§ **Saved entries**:
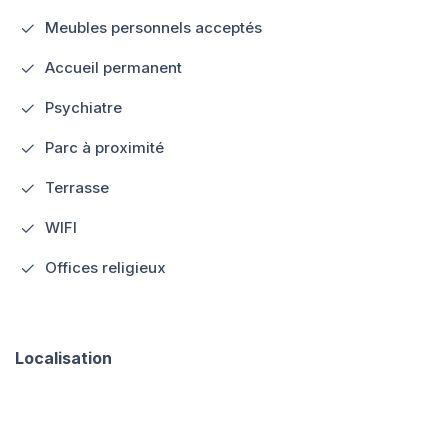
Meubles personnels acceptés
Accueil permanent
Psychiatre
Parc à proximité
Terrasse
WIFI
Offices religieux
Localisation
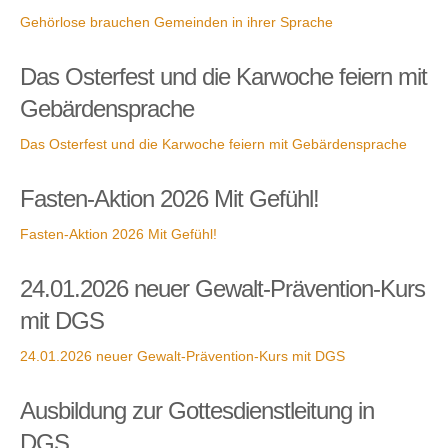
Gehörlose brauchen Gemeinden in ihrer Sprache
Das Osterfest und die Karwoche feiern mit
Gebärdensprache
Das Osterfest und die Karwoche feiern mit Gebärdensprache
Fasten-Aktion 2026 Mit Gefühl!
Fasten-Aktion 2026 Mit Gefühl!
24.01.2026 neuer Gewalt-Prävention-Kurs
mit DGS
24.01.2026 neuer Gewalt-Prävention-Kurs mit DGS
Ausbildung zur Gottesdienstleitung in
DGS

§ **WHAT YOU SHOULD DO**:
Could every entry be restated word for word, pictures excluded?

§ **ANSWER BELOW**:
Meubles personnels acceptés
Accueil permanent
Psychiatre
Parc à proximité
Terrasse
WIFI
Offices religieux
Localisation
Gehörlose brauchen Gemeinden in ihrer Sprache
Das Osterfest und die Karwoche feiern mit
Gebärdensprache
Das Osterfest und die Karwoche feiern mit Gebärdensprache
Fasten-Aktion 2026 Mit Gefühl!
Fasten-Aktion 2026 Mit Gefühl!
24.01.2026 neuer Gewalt-Prävention-Kurs
mit DGS
24.01.2026 neuer Gewalt-Prävention-Kurs mit DGS
Ausbildung zur Gottesdienstleitung in
DGS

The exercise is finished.